Thank you so much for the code. I have a few last questions. I'm the sample data set the 100sample.hdf5 only had one group for _EV so I am assuming the algorithms ability to find the data within the hdf5's is pretty robust. However, in the _EV objects, the signals that are listed for a singular events 3C's at a station are uniformly 3x6000 in size. Are these traces cut into segments of 6000 deci-seconds (60 sec) and is that a required sizing? Also is the ordering of the channels in each objects trace rows a rigid format (e.g. row1 NHZ, row2 HHZ, row3 EHZ) and do the rows and columns of the object require names for the algorithm to detect them? I tried using a name() function in the objects in R but it returned the general designation R provides so unnamed rows and columns. I want sure how to check this in python. Beside these question, I have successfully built a function that creates hdf5 files with a group for_EV's and one for_NO's with the correlative attributes populated from my data. Thank you for all your help! As soon as I know the constraints on the structure of the trace data, I should be able to test it out.
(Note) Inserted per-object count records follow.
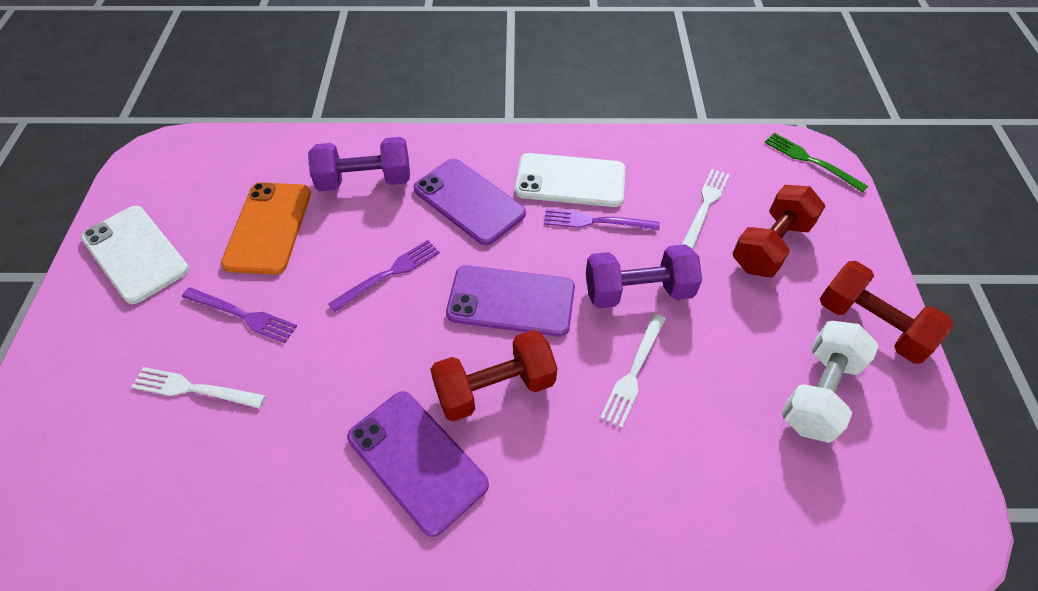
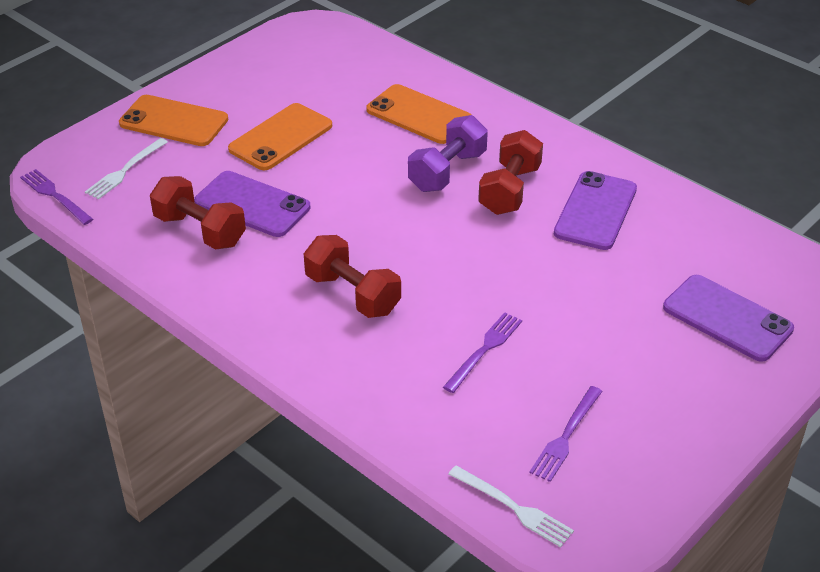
green fork: 1 -> 0
orange phone: 1 -> 3
purple dumbbell: 2 -> 1
white dumbbell: 1 -> 0
white fork: 3 -> 2
white phone: 2 -> 0

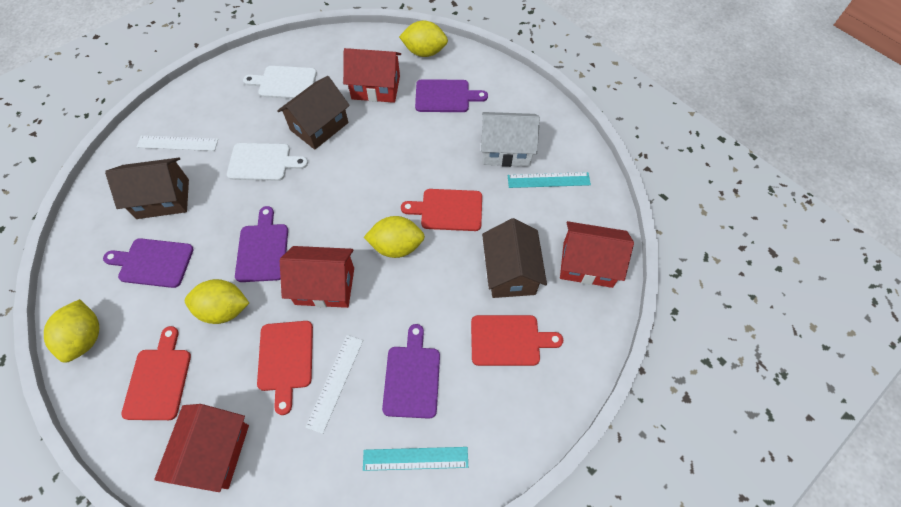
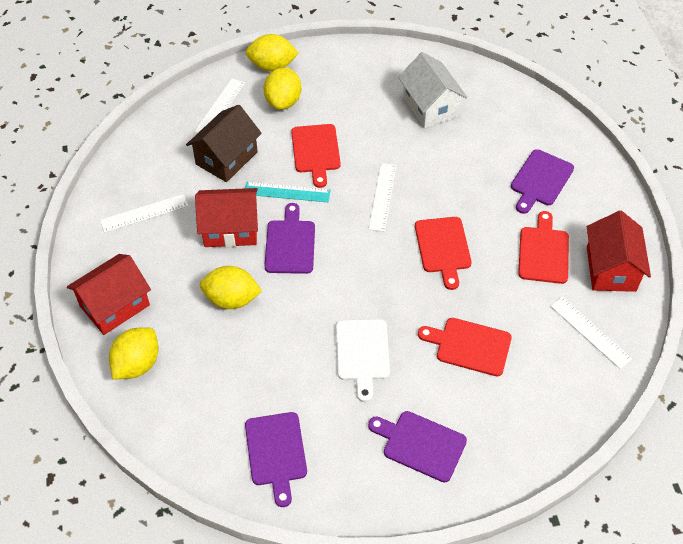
brown house: 3 -> 1
red house: 4 -> 3
turquoise ruler: 2 -> 1
white cutting board: 2 -> 1
white ruler: 2 -> 4

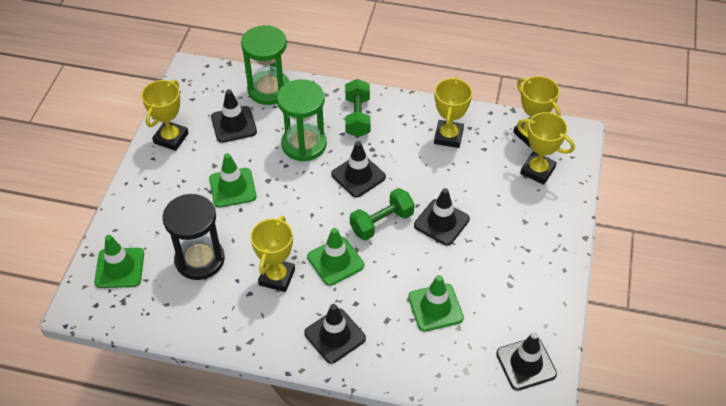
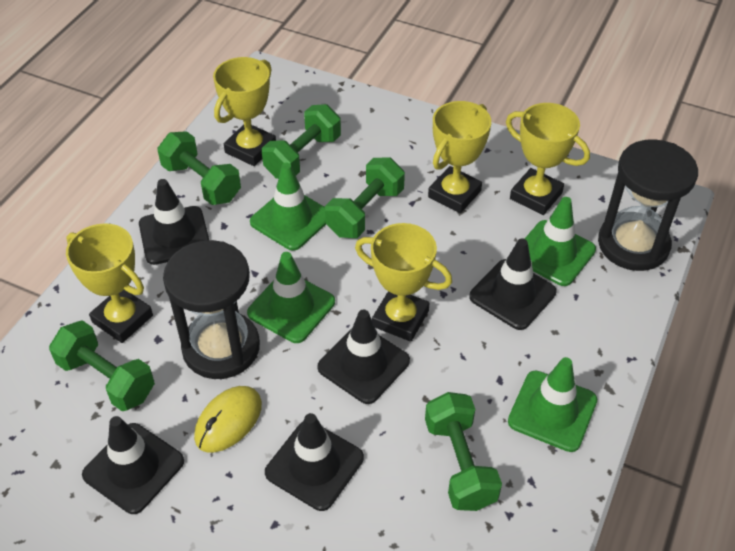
black hourglass: 1 -> 2
green dumbbell: 2 -> 5
green hourglass: 2 -> 0
yellow mouse: 0 -> 1

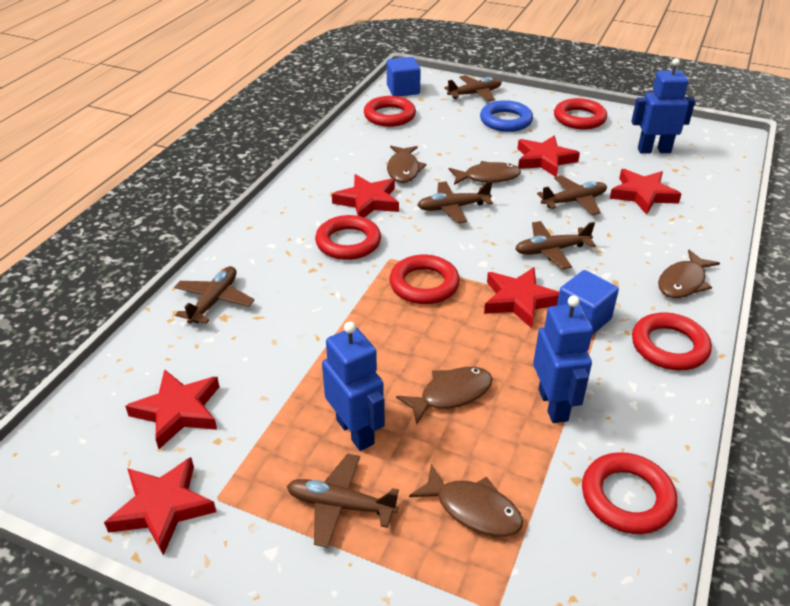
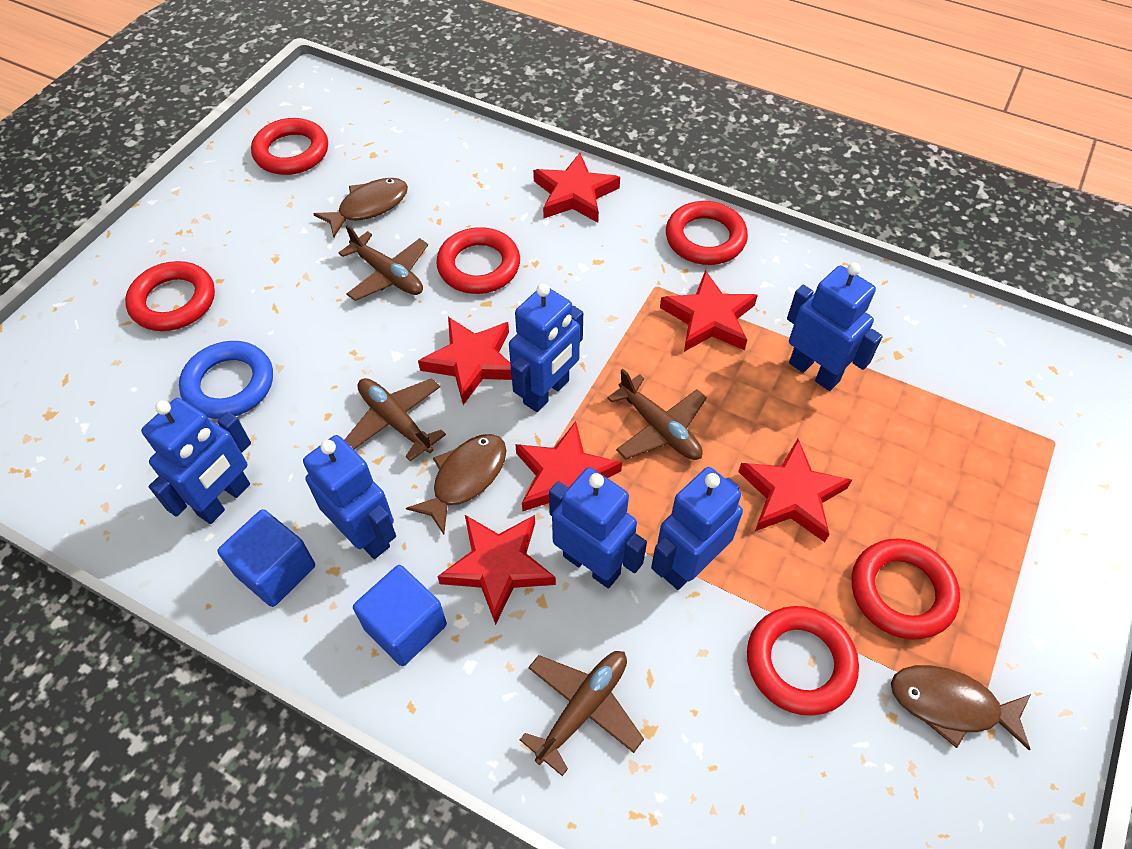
blue robot: 3 -> 6
brown fish: 5 -> 3
brown plane: 6 -> 4

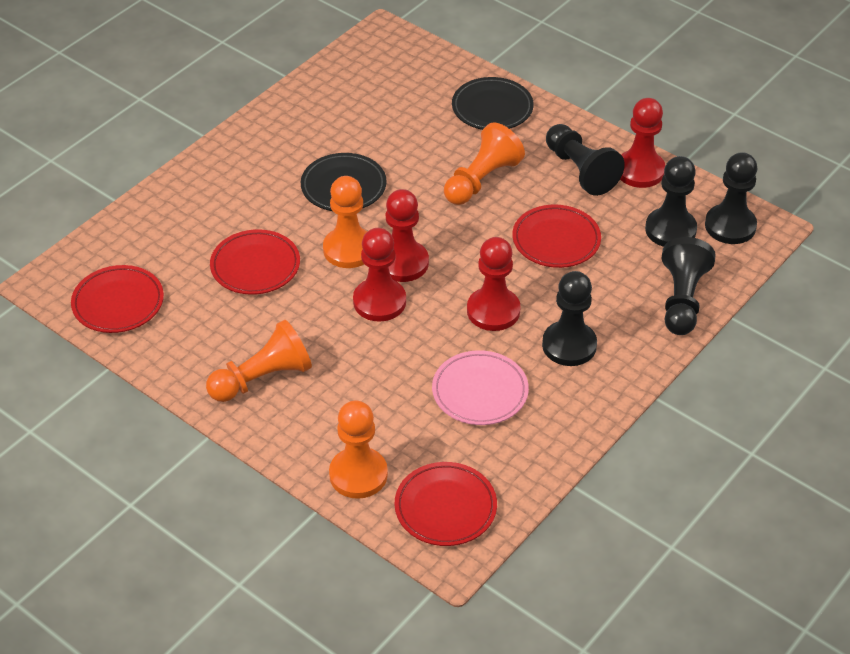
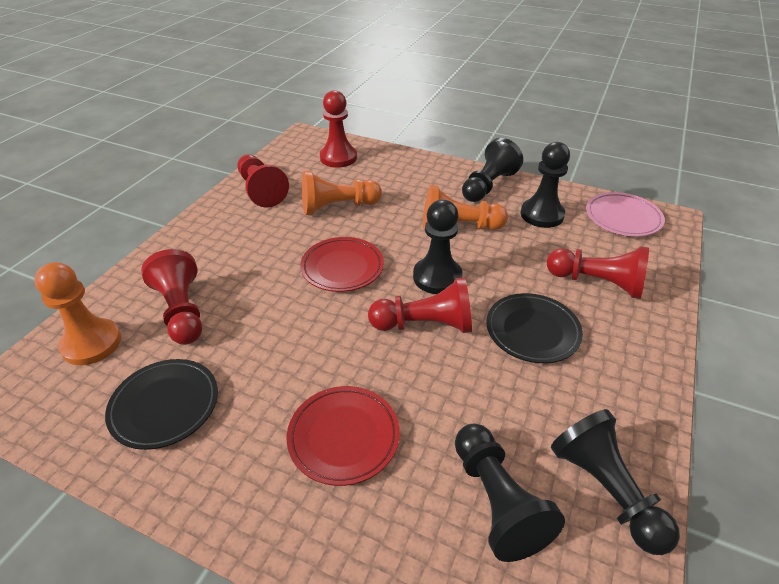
orange pawn: 4 -> 3
red pawn: 4 -> 5
red plate: 4 -> 2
smousavi05 commented 3 years ago

Yes the 60 s trace size is required. The ordering for the components needs to be the same as well. The columns do not need name.

Bryanrt-geophys commented 3 years ago

Hello @smousavi05 ,

I have ran into 3 more questions:

  1. After looking at the data we have used historically, we have only saved SAC files containing traces from the vertical components of the stations in our area of study. My intent was to pass the SAC data for these traces to the hdf5 format for model training. However, in your training model data set, the data were all 3c sets. As I said I am not a seismologist, so I have a question. Could I download the msead data from iris for the timespan I am using to train our model, use the msead2sac program iris provides to get the 3c SAC files, and pass those to our hdf5 file? I am unsure if this will work because the manual picks that I would be assigning as attributes in the hdf5 file were just performed on the vertical component of the trace and I don't know if that data can be assigned to all 3c's or if that is making up data. Should I just stick with the vertical component data I have?

  2. I do not fully understand the values in the <p/s/coda_end>_arrival_samples columns. Are these a measurement of when the phase arrives at the sensor, trimmed by the p-wave? All of your values for the p_arrival_samples are an even multiple of 100, while the s and coda_end samples are uneven. Is this further explained anywhere?

  3. The SAC files our network has used are cut to be 3 min's long but it looked like yours are 60's. Do I need to recut all of our traces to 60 seconds? If so, to catch the coda_end all traces, I imagine I need to cut the traces as close to the p arrival as possible but if I cut too close to the p arrival I expect this to cause troubles in the training. Any recommendations?